Wolf Plan for Colorado Park Won’t Get a Chance

     DENVER (CN) – The National Park Service did not need to consider reintroducing wolves into Rocky Mountain National Park to cull a rampant elk population, the 10th Circuit ruled.
     Elk numbers in the northern Colorado park have tripled since the National Park Service stopped relocating or killing them as a means of population control in 1969. Finding that the burgeoning herds had damaged vegetation and eliminated some species of plants entirely, the National Park Service began developing a new management plan in 2002.
     One management alternative that the agency considered involved the reintroduction of a self-sustaining wolf population. This proposal did not make the cut, however, as the Park Service selected four alternative plans for an environmental impact statement (EIS). The agency instead chose an alternative of combining sharpshooters with a group of intensely managed gray wolves.

========

- Work instructions:
Extract the passage of the wolf plan article from "Elk numbers in" to "managed gray wolves.", copying it word for word.

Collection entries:

========

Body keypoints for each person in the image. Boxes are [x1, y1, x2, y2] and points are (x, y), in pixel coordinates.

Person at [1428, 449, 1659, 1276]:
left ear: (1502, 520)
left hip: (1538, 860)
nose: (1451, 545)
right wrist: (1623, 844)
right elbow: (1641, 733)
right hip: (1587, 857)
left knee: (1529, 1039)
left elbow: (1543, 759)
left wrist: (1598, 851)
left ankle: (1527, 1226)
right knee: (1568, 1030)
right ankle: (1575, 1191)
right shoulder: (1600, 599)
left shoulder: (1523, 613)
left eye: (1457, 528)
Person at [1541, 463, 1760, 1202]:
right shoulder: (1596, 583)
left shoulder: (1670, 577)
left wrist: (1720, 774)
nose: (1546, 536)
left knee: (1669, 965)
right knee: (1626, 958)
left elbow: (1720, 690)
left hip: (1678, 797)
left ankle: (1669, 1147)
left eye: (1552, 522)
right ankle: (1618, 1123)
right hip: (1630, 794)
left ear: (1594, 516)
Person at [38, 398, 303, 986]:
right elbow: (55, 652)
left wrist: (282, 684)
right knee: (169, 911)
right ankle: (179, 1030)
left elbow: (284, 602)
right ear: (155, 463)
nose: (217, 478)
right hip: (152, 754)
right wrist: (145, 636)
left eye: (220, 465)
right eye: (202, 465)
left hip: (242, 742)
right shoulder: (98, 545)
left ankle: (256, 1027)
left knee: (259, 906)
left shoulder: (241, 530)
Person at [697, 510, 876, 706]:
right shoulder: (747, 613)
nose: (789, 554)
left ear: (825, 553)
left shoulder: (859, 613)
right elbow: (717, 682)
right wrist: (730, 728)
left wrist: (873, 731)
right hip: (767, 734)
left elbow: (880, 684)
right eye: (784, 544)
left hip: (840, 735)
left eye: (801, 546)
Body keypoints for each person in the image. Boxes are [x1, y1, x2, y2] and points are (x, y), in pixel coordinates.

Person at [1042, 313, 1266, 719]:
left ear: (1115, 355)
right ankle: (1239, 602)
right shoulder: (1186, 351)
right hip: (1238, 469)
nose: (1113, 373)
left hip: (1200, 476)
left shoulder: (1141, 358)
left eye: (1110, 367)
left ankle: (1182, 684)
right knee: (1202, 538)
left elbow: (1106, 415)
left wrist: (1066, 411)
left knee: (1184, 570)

========

- Your response:
Elk numbers in the northern Colorado park have tripled since the National Park Service stopped relocating or killing them as a means of population control in 1969. Finding that the burgeoning herds had damaged vegetation and eliminated some species of plants entirely, the National Park Service began developing a new management plan in 2002.
     One management alternative that the agency considered involved the reintroduction of a self-sustaining wolf population. This proposal did not make the cut, however, as the Park Service selected four alternative plans for an environmental impact statement (EIS). The agency instead chose an alternative of combining sharpshooters with a group of intensely managed gray wolves.